Mechanistic Studies of Intergranular Stress Corrosion Cracking in Al-Mg Alloys under Atmospheric Exposure Conditions

The effect of atmospheric environments on the intergranular stress corrosion cracking (IG-SCC) behavior of AA5083-H131 and AA5456-H116 was investigated using fracture mechanics-based testing, high-fidelity monitoring of crack growth kinetics, and electrochemical potential measurements. The IG-SCC susceptibility was found to decrease in atmospheric environments as compared to full immersion at −0.8 VSCE. Critically, the decrease in IG-SCC susceptibility was most prevalent for higher levels of sensitization and the more susceptible AA5083-H131 alloy.
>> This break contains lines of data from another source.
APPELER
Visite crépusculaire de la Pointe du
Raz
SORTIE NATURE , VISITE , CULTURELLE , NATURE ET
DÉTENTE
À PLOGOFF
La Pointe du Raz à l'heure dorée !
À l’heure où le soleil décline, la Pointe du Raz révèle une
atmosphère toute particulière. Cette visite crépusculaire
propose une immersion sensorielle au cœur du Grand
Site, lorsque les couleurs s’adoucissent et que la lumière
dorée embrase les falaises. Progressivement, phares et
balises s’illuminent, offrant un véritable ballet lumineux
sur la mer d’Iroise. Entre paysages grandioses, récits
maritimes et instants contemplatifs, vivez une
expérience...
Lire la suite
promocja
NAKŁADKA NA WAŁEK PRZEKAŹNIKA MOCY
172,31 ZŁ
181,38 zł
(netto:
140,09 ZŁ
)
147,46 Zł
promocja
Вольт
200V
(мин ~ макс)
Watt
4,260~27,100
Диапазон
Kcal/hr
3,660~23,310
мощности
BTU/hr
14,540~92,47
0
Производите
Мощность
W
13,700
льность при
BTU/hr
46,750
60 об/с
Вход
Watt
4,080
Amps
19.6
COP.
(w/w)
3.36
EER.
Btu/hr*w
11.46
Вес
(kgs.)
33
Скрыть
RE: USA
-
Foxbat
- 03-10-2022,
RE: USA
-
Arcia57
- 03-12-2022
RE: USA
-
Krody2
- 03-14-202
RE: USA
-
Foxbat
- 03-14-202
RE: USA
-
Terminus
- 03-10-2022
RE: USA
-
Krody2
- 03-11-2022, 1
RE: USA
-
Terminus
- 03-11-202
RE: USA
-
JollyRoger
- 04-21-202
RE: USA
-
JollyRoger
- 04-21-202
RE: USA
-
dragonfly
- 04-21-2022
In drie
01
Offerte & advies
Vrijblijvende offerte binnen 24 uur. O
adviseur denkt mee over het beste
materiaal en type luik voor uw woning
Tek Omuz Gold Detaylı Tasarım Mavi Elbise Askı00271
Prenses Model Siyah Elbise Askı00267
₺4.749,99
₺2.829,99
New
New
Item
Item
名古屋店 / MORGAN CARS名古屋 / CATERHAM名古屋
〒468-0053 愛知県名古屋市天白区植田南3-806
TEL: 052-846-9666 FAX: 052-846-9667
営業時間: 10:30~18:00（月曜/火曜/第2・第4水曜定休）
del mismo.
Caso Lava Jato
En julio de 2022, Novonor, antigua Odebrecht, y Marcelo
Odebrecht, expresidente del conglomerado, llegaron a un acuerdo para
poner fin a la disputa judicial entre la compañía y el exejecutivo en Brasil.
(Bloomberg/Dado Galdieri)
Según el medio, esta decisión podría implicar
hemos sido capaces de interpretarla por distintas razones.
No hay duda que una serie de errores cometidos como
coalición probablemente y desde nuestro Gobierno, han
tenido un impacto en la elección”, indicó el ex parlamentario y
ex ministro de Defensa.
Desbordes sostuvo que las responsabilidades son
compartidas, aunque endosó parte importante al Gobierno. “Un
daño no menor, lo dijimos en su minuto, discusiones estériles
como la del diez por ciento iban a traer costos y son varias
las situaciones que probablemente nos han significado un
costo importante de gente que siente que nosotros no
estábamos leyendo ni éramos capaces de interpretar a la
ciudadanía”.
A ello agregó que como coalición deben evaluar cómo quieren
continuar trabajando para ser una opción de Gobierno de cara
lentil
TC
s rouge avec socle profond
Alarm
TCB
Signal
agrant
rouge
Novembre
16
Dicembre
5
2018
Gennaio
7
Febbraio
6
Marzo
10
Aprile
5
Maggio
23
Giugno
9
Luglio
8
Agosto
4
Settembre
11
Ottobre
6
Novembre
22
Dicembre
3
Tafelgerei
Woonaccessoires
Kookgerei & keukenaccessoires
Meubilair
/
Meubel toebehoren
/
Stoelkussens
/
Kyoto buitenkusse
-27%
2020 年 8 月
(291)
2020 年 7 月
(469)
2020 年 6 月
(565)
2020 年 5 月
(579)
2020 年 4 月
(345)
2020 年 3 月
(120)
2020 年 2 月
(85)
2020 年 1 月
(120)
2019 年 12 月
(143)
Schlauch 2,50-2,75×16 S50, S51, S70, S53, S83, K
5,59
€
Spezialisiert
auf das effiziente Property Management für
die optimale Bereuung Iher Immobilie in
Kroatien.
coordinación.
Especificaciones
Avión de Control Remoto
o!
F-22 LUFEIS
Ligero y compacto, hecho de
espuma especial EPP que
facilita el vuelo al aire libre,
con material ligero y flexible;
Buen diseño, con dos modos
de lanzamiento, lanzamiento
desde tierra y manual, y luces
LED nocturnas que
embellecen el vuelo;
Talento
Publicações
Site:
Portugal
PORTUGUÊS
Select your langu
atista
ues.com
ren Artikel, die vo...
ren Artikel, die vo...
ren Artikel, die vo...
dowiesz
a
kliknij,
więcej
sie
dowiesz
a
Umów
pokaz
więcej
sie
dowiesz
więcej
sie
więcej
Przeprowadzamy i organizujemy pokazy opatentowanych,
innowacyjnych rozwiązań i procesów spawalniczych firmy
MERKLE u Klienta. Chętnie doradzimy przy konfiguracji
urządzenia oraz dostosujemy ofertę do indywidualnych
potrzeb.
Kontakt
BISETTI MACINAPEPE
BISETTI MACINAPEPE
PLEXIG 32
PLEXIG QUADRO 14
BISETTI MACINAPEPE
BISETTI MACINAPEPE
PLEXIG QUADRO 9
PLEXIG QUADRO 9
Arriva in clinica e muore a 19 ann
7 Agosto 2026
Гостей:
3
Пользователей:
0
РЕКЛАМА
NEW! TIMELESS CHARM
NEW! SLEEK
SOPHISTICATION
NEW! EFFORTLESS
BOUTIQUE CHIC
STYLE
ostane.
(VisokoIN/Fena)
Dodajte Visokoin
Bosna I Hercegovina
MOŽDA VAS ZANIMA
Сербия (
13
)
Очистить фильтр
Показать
These results are analyzed in the context of a coupled anodic dissolution and H-embrittlement mechanism, wherein the reduction in IG-SCC susceptibility in the atmospheric environments results from cathodic limitation of the governing IG-SCC mechanism, leading to a decrease in the dissolution at the crack tip, a less aggressive crack chemistry development, and thus lower levels of H production. A close correlation between the open circuit potential of the bulk surface and the crack growth kinetics was observed for environments without a set potential, and correlates well with known potential-dependent IG-SCC observations.